[Text for analysis Boundary: Start]

Updated on: Monday, November 21, 2011
This is an initiative born in Delhi but is in response to a worldwide phenomenon. It is backed by academia but has the potential and promise of roping in anyone, in any nook of the country. The lone requisite is, the heart should beat for the humanities.
A path breaking initiative, MargHumanities, spearheaded by two Delhi University academics along with a clutch of like-minded thinkers, is aimed at combating the global phenomenon of increased depletion of institutional support to the Arts, India including. With the two key factors involved — humanities and academics, the idea had all the potential to become an elitist, academic project to ponder in a rarified atmosphere the politics of humanities worldwide in the shifting times. But the beauty is, it is not. MargHumanities is no high brow, limited entry mission. In fact, it comes across as an endeavour to create a vibrant community, beyond the institutional space, “a meeting point, a hub” to debate on the challenges of the times faced by humanities comprising the fields of literature, language, theatre, performing arts, et al. The community would include, academics of course, but also students, artistes, writers, theatre-persons too, anyone connected to humanities either “directly or remotely”. Together, they would build a platform, “both real and virtual”, to battle the ever-growing “anti-Humanities brigade” and carve out an animated slice of public space countrywide for the Arts.

[Text for analysis Boundary: End]

=== To do ===
From the MargHumanities article, copy out the passage that begins at the words "Updated on: Monday, November" and stops after "for the humanities.".

[Listed records Boundary: Start]

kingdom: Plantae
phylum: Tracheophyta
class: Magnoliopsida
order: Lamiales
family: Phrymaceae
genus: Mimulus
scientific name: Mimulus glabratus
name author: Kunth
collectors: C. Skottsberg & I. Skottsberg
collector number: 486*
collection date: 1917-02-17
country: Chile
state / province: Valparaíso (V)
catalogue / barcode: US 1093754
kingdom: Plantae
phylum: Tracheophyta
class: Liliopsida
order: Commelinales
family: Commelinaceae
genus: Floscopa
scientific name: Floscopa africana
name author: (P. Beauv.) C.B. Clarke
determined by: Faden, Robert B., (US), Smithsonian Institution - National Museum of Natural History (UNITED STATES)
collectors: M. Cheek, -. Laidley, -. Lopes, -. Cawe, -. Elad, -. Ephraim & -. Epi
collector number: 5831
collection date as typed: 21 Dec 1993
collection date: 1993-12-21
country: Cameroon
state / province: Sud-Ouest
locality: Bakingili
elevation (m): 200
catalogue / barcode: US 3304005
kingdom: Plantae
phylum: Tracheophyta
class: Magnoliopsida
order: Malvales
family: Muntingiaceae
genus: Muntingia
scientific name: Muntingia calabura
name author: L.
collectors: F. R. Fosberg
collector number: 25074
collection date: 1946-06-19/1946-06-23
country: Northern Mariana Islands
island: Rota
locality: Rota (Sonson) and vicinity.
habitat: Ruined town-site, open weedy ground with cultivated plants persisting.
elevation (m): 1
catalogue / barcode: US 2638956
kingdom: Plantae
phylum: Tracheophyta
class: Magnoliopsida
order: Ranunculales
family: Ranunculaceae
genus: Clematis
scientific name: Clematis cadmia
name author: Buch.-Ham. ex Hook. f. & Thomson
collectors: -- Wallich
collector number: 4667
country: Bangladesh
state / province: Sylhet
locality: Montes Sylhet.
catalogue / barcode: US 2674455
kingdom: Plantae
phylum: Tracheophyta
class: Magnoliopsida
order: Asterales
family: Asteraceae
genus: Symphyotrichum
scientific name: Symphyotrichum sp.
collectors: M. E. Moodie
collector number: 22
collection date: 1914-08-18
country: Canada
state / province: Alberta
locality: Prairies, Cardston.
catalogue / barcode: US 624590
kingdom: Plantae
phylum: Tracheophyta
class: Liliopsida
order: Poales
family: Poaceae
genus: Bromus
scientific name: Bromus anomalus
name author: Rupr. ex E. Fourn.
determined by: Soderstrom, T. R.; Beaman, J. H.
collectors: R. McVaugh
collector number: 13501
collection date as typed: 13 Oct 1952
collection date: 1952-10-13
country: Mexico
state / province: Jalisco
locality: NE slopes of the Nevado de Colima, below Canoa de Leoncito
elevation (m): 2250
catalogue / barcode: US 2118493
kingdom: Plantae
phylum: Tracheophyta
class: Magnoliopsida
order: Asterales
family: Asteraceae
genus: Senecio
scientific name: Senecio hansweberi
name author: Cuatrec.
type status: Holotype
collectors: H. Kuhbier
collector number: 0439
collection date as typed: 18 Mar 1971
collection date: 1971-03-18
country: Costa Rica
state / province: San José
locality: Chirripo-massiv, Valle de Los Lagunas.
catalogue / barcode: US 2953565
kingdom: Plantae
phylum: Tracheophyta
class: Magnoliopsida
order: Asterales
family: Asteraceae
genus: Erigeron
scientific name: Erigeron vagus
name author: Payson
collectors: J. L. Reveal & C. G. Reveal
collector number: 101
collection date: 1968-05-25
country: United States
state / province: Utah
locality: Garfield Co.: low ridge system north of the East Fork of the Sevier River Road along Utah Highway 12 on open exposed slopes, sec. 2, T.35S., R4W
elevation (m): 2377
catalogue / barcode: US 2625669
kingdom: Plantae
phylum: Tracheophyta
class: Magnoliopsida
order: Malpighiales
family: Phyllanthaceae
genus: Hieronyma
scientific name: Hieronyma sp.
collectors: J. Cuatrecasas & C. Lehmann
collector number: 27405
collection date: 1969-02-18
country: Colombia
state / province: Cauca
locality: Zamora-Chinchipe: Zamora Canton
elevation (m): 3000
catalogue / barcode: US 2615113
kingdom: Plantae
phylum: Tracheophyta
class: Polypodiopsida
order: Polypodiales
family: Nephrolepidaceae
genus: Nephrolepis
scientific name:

[Listed records Boundary: End]

=== Response to the task ===
Updated on: Monday, November 21, 2011
This is an initiative born in Delhi but is in response to a worldwide phenomenon. It is backed by academia but has the potential and promise of roping in anyone, in any nook of the country. The lone requisite is, the heart should beat for the humanities.